Purpose: This is intended to be a special HOWTO to help users who are accustomed with Microsoft Windows operating systems to begin using Fedora quickly. There should be a reasonable about of links and references to established documentation without giving the reader information overload.
Audience: Users that are accustomed to Microsoft Windows who want to start enjoying Fedora quickly with the loving guidance of the Documentation Group.
Assumptions: The user of this document should:
- Either be using a Microsoft Windows or Fedora operating system
- Have a way to access this documentation at all times
- Have access to an empty USB flash drive
- Be familiar with basic computer hardware terms
- Have access to a search engine to lookup unfamiliar terms
For whatever reason, you have finally decided to give Fedora a serious look. Welcome home! There are countless people in the Fedora, and GNU/Linux community as a whole, that will guide and help you on your path to using this amazing operating system, and the programs that run on it. All of us want your migration to be as easy as it can. There will be lots of new and different things for you to discover. It's hoped that this guide will hold your hand as you take the first steps, and teach you how to help yourself as you continue on.

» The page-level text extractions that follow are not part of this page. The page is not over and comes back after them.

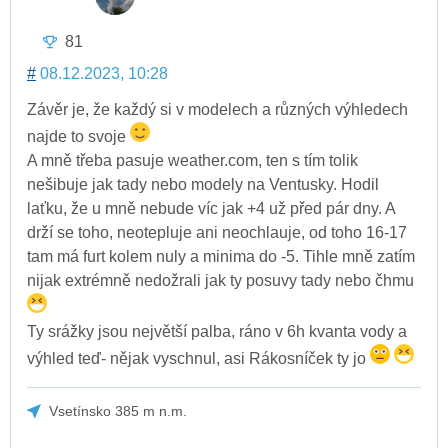
81
#
08.12.2023, 10:28
Závěr je, že každý si v modelech a různých výhledech
najde to svoje
A mně třeba pasuje weather.com, ten s tím tolik
nešibuje jak tady nebo modely na Ventusky. Hodil
laťku, že u mně nebude víc jak +4 už před pár dny. A
drží se toho, neotepluje ani neochlauje, od toho 16-17
tam má furt kolem nuly a minima do -5. Tihle mně zatím
nijak extrémně nedožrali jak ty posuvy tady nebo čhmu
Ty srážky jsou největší palba, ráno v 6h kvanta vody a
výhled teď- nějak vyschnul, asi Rákosníček ty jo
Vsetínsko 385 m n.m.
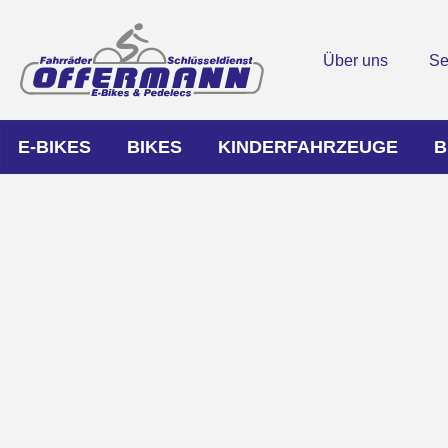
Über uns
Se
E-BIKES
BIKES
KINDERFAHRZEUGE
B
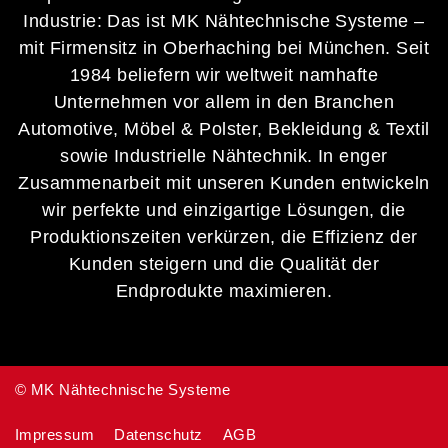
Industrie: Das ist MK Nähtechnische Systeme –
mit Firmensitz in Oberhaching bei München. Seit
1984 beliefern wir weltweit namhafte
Unternehmen vor allem in den Branchen
Automotive, Möbel & Polster, Bekleidung & Textil
sowie Industrielle Nähtechnik. In enger
Zusammenarbeit mit unseren Kunden entwickeln
wir perfekte und einzigartige Lösungen, die
Produktionszeiten verkürzen, die Effizienz der
Kunden steigern und die Qualität der
Endprodukte maximieren.
©
MK Nähtechnische Systeme
Impressum
Datenschutz
AGB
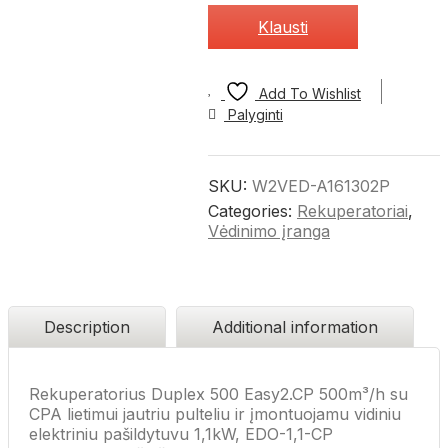
Klausti
Add To Wishlist
Palyginti
SKU:
W2VED-A161302P
Categories:
Rekuperatoriai
,
Vėdinimo įranga
Description
Additional information
Rekuperatorius Duplex 500 Easy2.CP 500m³/h su
CPA lietimui jautriu pulteliu ir
įmontuojamu vidiniu
elektriniu pašildytuvu 1,1kW, EDO-1,1-CP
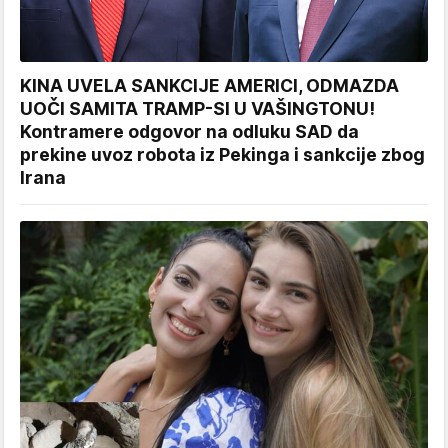
KINA UVELA SANKCIJE AMERICI, ODMAZDA
UOČI SAMITA TRAMP-SI U VAŠINGTONU!
Kontramere odgovor na odluku SAD da
prekine uvoz robota iz Pekinga i sankcije zbog
Irana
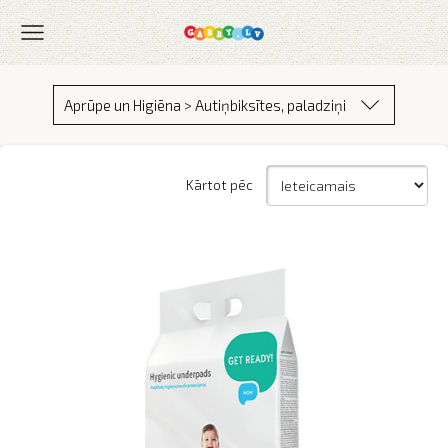
Aprūpe un Higiēna > Autiņbiksītes, paladziņi
Kārtot pēc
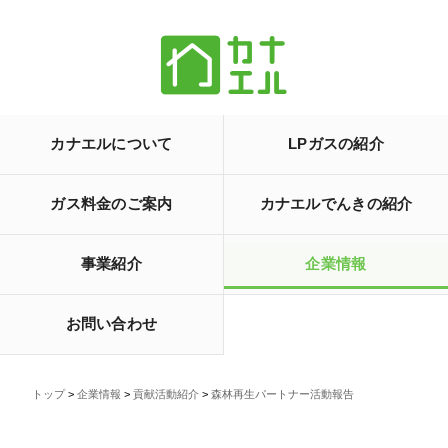
カナエルについて
LPガスの紹介
ガス料金のご案内
カナエルでんきの紹介
事業紹介
企業情報
お問い合わせ
トップ
>
企業情報
>
貢献活動紹介
>
森林再生パートナー活動報告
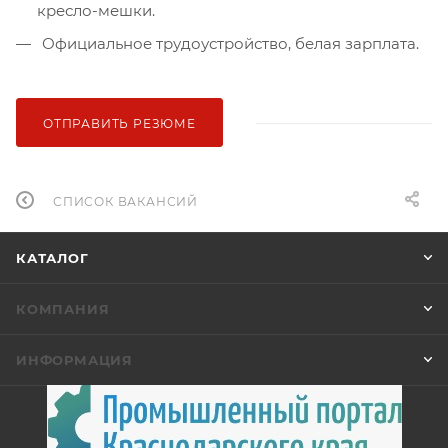
кресло-мешки.
Официальное трудоустройство, белая зарплата.
ОТПРАВИТЬ РЕЗЮМЕ
СПИСОК ВАКАНСИЙ
КАТАЛОГ
КОМПАНИЯ
ИНФОРМАЦИЯ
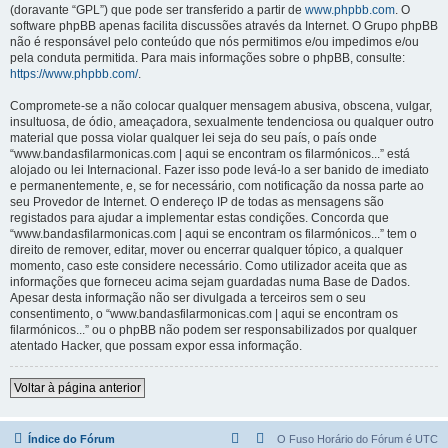
(doravante “GPL”) que pode ser transferido a partir de
www.phpbb.com
. O
software phpBB apenas facilita discussões através da Internet. O Grupo phpBB
não é responsável pelo conteúdo que nós permitimos e/ou impedimos e/ou
pela conduta permitida. Para mais informações sobre o phpBB, consulte:
https://www.phpbb.com/
.
Compromete-se a não colocar qualquer mensagem abusiva, obscena, vulgar,
insultuosa, de ódio, ameaçadora, sexualmente tendenciosa ou qualquer outro
material que possa violar qualquer lei seja do seu país, o país onde
“www.bandasfilarmonicas.com | aqui se encontram os filarmónicos...” está
alojado ou lei Internacional. Fazer isso pode levá-lo a ser banido de imediato
e permanentemente, e, se for necessário, com notificação da nossa parte ao
seu Provedor de Internet. O endereço IP de todas as mensagens são
registados para ajudar a implementar estas condições. Concorda que
“www.bandasfilarmonicas.com | aqui se encontram os filarmónicos...” tem o
direito de remover, editar, mover ou encerrar qualquer tópico, a qualquer
momento, caso este considere necessário. Como utilizador aceita que as
informações que forneceu acima sejam guardadas numa Base de Dados.
Apesar desta informação não ser divulgada a terceiros sem o seu
consentimento, o “www.bandasfilarmonicas.com | aqui se encontram os
filarmónicos...” ou o phpBB não podem ser responsabilizados por qualquer
atentado Hacker, que possam expor essa informação.
Voltar à página anterior
Índice do Fórum
O Fuso Horário do Fórum é
UTC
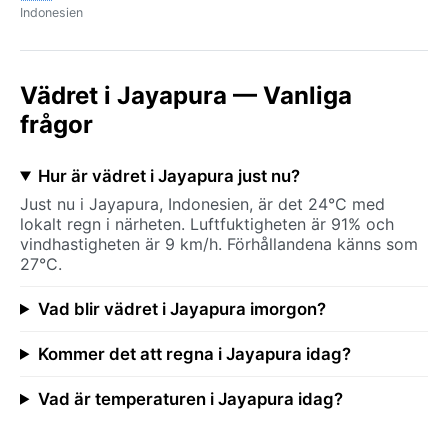
Indonesien
Vädret i Jayapura — Vanliga
frågor
Hur är vädret i Jayapura just nu?
Just nu i Jayapura, Indonesien, är det 24°C med
lokalt regn i närheten. Luftfuktigheten är 91% och
vindhastigheten är 9 km/h. Förhållandena känns som
27°C.
Vad blir vädret i Jayapura imorgon?
Kommer det att regna i Jayapura idag?
Vad är temperaturen i Jayapura idag?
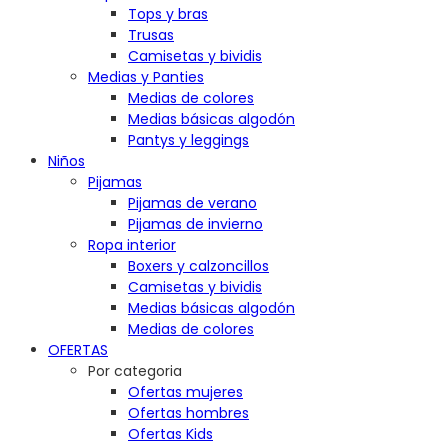
Tops y bras
Trusas
Camisetas y bividis
Medias y Panties
Medias de colores
Medias básicas algodón
Pantys y leggings
Niños
Pijamas
Pijamas de verano
Pijamas de invierno
Ropa interior
Boxers y calzoncillos
Camisetas y bividis
Medias básicas algodón
Medias de colores
OFERTAS
Por categoria
Ofertas mujeres
Ofertas hombres
Ofertas Kids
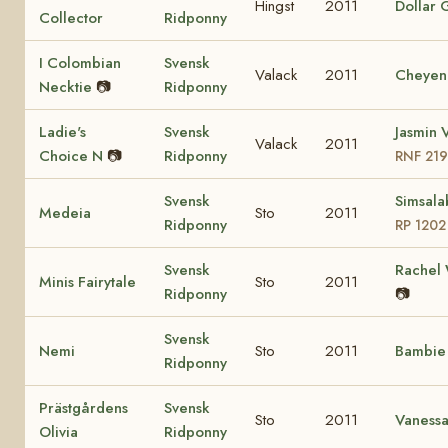
Hingst
2011
Dollar G
Collector
Ridponny
I Colombian
Svensk
Valack
2011
Cheyen
Necktie
📷
Ridponny
Ladie's
Svensk
Jasmin V
Valack
2011
Choice N
📷
Ridponny
RNF 21
Svensk
Simsala
Medeia
Sto
2011
Ridponny
RP 1202
Svensk
Rachel
Minis Fairytale
Sto
2011
Ridponny
📷
Svensk
Nemi
Sto
2011
Bambi
Ridponny
Prästgårdens
Svensk
Sto
2011
Vaness
Olivia
Ridponny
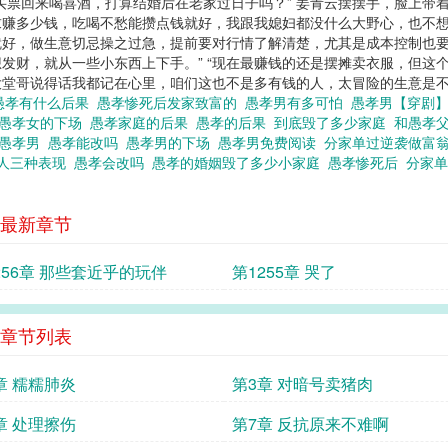
买票回来喝喜酒，打算结婚后在老家过日子吗？” 姜青云摆摆手，脸上带
求赚多少钱，吃喝不愁能攒点钱就好，我跟我媳妇都没什么大野心，也不想
就好，做生意切忌操之过急，提前要对行情了解清楚，尤其是成本控制也要
发财，就从一些小东西上下手。” “现在最赚钱的还是摆摊卖衣服，但这
大堂哥说得话我都记在心里，咱们这也不是多有钱的人，太冒险的生意是不
愚孝有什么后果
愚孝惨死后发家致富的
愚孝男有多可怕
愚孝男【穿剧
愚孝女的下场
愚孝家庭的后果
愚孝的后果
到底毁了多少家庭
和愚孝
愚孝男
愚孝能改吗
愚孝男的下场
愚孝男免费阅读
分家单过逆袭做富翁
人三种表现
愚孝会改吗
愚孝的婚姻毁了多少小家庭
愚孝惨死后
分家单
最新章节
256章 那些套近乎的玩伴
第1255章 哭了
章节列表
章 糯糯肺炎
第3章 对暗号卖猪肉
章 处理擦伤
第7章 反抗原来不难啊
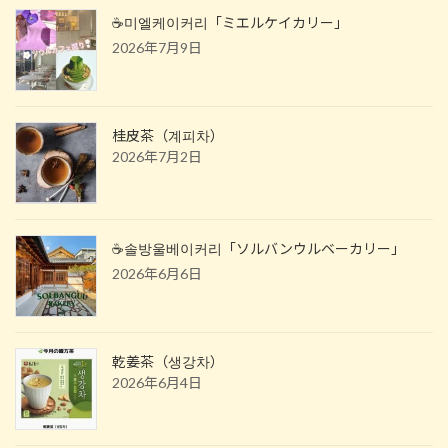
☕️미엘케이커리「ミエルケイカリー」
2026年7月9日
桂皮茶（계피차）
2026年7月2日
☕️솔방울베이커리「ソルバンウルベーカリー」
2026年6月6日
乾姜茶（생강차）
2026年6月4日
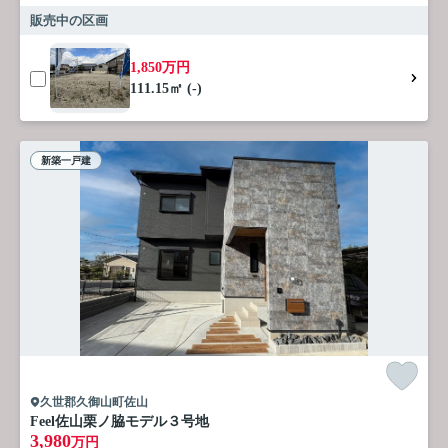
販売中の区画
1,850万円
111.15㎡ (-)
新築一戸建
久世郡久御山町佐山
Feel佐山栗ノ脇モデル３号地
3,980
万円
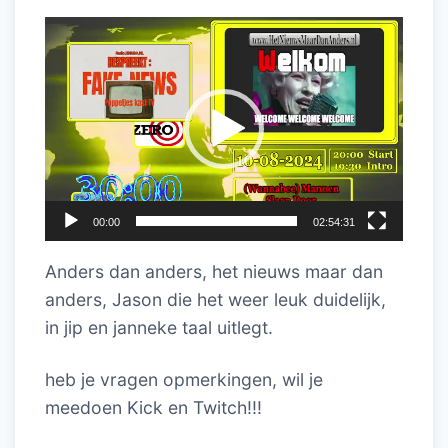
Videospeler
00:00
02:54:31
Anders dan anders, het nieuws maar dan
anders, Jason die het weer leuk duidelijk,
in jip en janneke taal uitlegt.
heb je vragen opmerkingen, wil je
meedoen Kick en Twitch!!!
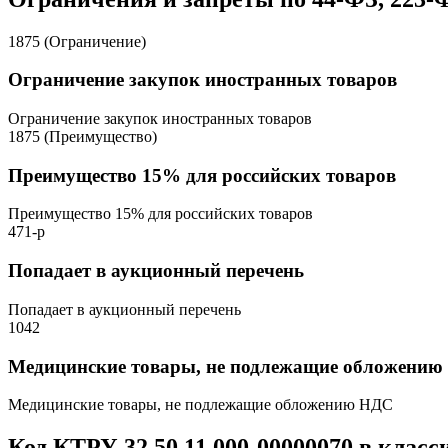
1875 (Ограничение)
Ограничение закупок иностранных товаров
Ограничение закупок иностранных товаров
1875 (Преимущество)
Преимущество 15% для российских товаров
Преимущество 15% для российских товаров
471-р
Попадает в аукционный перечень
Попадает в аукционный перечень
1042
Медицинские товары, не подлежащие обложени
Медицинские товары, не подлежащие обложению НДС
Код КТРУ 32.50.11.000-00000070 в клас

So, let's dive in! (Be sure to use bookmarks and take notes.)
The Fedora community has a number of ways to get help. Each item here will have a section below the list.
- Frequently Asked Questions ( FAQ )
- Fedora Documentation
- Fedora Ask Forums
- Internet Relay Chat ( IRC )
- Fedora E-Mailing Lists
The FAQ has several categories of the most common questions. As a new user, this needs to be one of the pages you bookmark first. Fedora has been around for a long time, and this compilation of questions and answers has been put together for your use. When you first get to the page, bookmark it. Then, scroll down the page, and click on what peaks your interest. You may not have a need for everything that's there right away, but it's good to know that it's there.
The Fedora Documentation Group is always busy quite literally writing the manual. We also write HOWTO's and Guides ( like this one! ) This is also one of the sites that you should bookmark. To use Fedora Documentation, click the category on the left side of the page. As a new user, most of what you are looking for will be in the "Fedora" section. The "Fedora Core" section is for much older versions of Fedora. After you click Fedora, you need to choose your release. You will then see the topics, and a little down arrow icon to the right of the topic. If you hover your mouse over the down arrow, it will give you additional options on how to view the topic. In most cases, just clicking on the topic directly will serve you just fine.
Fedora Ask Forums
This is one of the ways the entire Fedora community can help you. At the top is a search bar for you to type your question. Questions are answered by anybody who has an account. The answers can be voted on to show that the responce was indeed the answer that was needed. You can also sign in to ask your own question. If you need to respond to a person, click comment under their message. Make sure you vote for the people that help you!
Internet Relay Chat (IRC)
I don't like this at all. TODO:
- find a client for windows that has a similar interface to xchat
- decided to use kvirc http://www.kvirc.net/?id=screen
- walkthrough regestering on freenode
- walkthrough joining #fedora
- get rid of the sleep-deprived garbage of using the web-based client
To use IRC, you need an IRC client. There are a HUGE number of IRC clients that are freely available. There are also a huge number of IRC networks that you can connect you. The Fedora community commonly uses freenode. Anytime you see reference to IRC within the Fedora community, you can assume that it's on the freenode network unless it specifies otherwise. For this guide, we will be using kvirc, because it's freely available on both Fedora and Microsoft Windows.
On Microsoft Windows:
- visit http://www.kvirc.net
- Hover your mouse over the running KVIrc menu, then choose download
- Click "Official release packages"
- Click "Windows binary package"
- Click "Latest release"
This will take you to a page with the rest of the instructions. You should read though these, and follow them
- Look through your menu system for something that looks like "terminal" or "console". Click it. It should look like a box that you type commands in. You might have seen something similar in the Microsoft world, often called a "DOS box" or "command prompt."
- type, or copy and paste:
su -c "yum install kvirc"
- Enter the
rootpassword when prompted.
- You may see a LOT of things happen really fast. DON'T PANIC! Simply hit '[y]' then '[Enter]' when prompted.
If all goes well, you will now see KVIrc in your menu somewhere in the internet or communication section.
Regestering a nickname
You want to use a nickname that has a very low chance of someone else already using. Usernames need to start with a letter, and can contain letters, numbers, and the underscore ( _ ). Also, choose a name that isn't terribly offensive or rude. Remember, the person you offend may well have been the person that could have helped you!